Per questo motivo i deputati dell’opposizione hanno abbandonato la riunione del Comitato dei Nove della commissione Giustizia per protesta contro la decisione della maggioranza di “strozzare i tempi del dibattito sul testo”. “Loro vogliono strozzare al massimo i tempi del dibattito su questo provvedimento – spiega il capogruppo del Pd in Commissione Giustizia della Camera Donatella Ferranti – perché vogliono votare al massimo entro giovedì il testo. Ma questo è un blitz inaccettabile e noi in Aula daremo battaglia”. Il Pd ha anche indetto un sit in di protesta davanti a Montecitorio alle 18 di mercoledì. Al sit in interverranno i dirigenti del partito, guidati dal segretario Pierluigi Bersani.

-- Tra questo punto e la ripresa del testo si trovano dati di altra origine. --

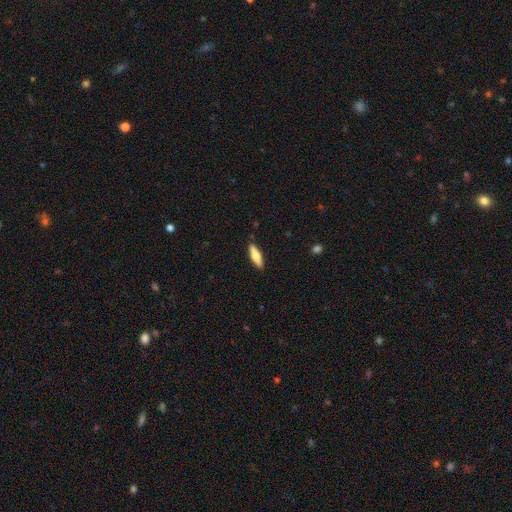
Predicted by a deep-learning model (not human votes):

A questo punto sale in cattedra il ministro della Difesa La Russa che prima ha accusato l’opposizione di essere “complice dei contestatori qui davanti, anzi ancora più violenta”, poi si è alzato in piedi applaudendo in maniera ostentata l’intervento del capogruppo Pd Dario Franceschini. A quel punto il presidente della Camera, Fini, ha richiamato La Russa che gli avrebbe risposto testualmente “non mi rompere, sto applaudendo”. Al secondo richiamo di Fini, La Russa gli ha risposto. Qualcuno racconto che gli abbia lanciato un solenne “vaffa”, smentito dal ministro La Russa.

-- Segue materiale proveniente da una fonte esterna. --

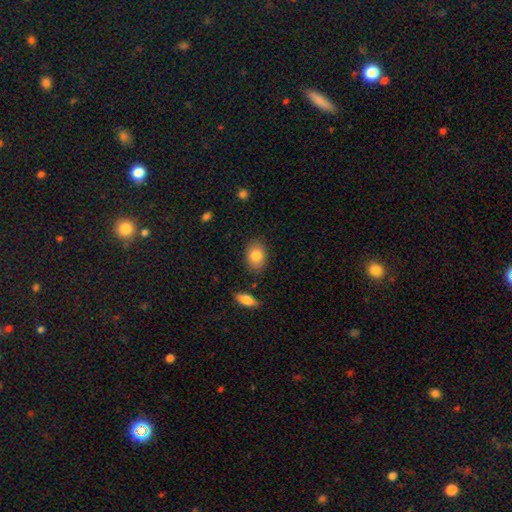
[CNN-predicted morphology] type=smooth (83%); roundness=in between (72%); merging=none (85%).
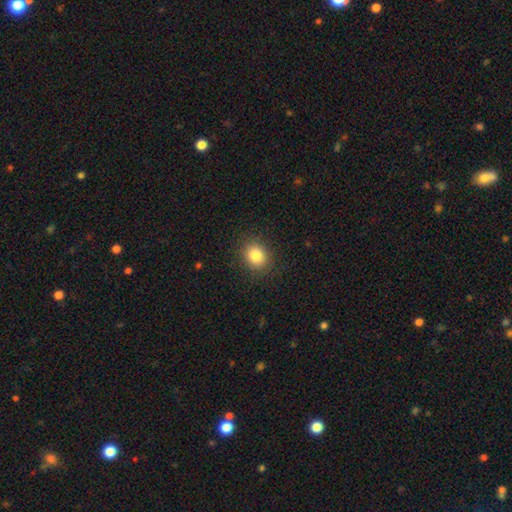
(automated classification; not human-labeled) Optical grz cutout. It shows a smooth galaxy with no disk features (84%) that is round (66%). Merging: none (88%).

Sembra invece che le cose siano andate in questo modo: il capogruppo del Pd Dario Franceschini stava contestando l’operato del ministro della Difesa rispetto alla manifestazione davanti Montecitorio quando La Russa gli ha fatto segno con la mano di stare zitto, avvicinando il dito al naso, e mandandolo platealmente a quel paese. Mentre in Aula si scatena la bagarre, la “guerriglia”, il presidente Fini invita il ministro ad “avere un atteggiamento rispettoso verso l’assemblea”.

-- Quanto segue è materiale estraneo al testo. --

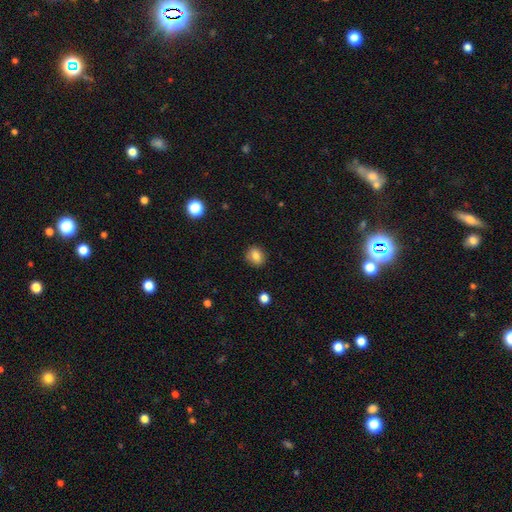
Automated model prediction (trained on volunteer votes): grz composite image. It shows a smooth galaxy with no disk features (81%) that is round (58%). Merging: none (87%).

La replica non si fa attendere: il ministro gli batte scherzosamente le mani e gil fa il segno di stare zitto. A quel punto Fini chiede rispetto per la presidenza, e La Russa sembra urlargli “ma che fai”. E sembra mandare a quel paese anche lui. Il presidente sospende la seduta, ha un altro scambio di battute con la Russa che, mentre in Aula, dall’opposizione, gli urlano “fascista, fascista”, tira in aria i fogli che ha davanti. Fini esce dall’emiciclo esclamando: “fatelo curare”. A quel punto la seduta viene sospesa, mentre in Aula sono continuati i tumulti con l’esame del testo che slitta a giovedì. La Russa poi ha anche telefonato a Fini per scusarsi dell’accaduto. Il Presidente della Camera ha però ribadito di essere dispiaciuto non per le offese alla propria persona, ma all’istituzione.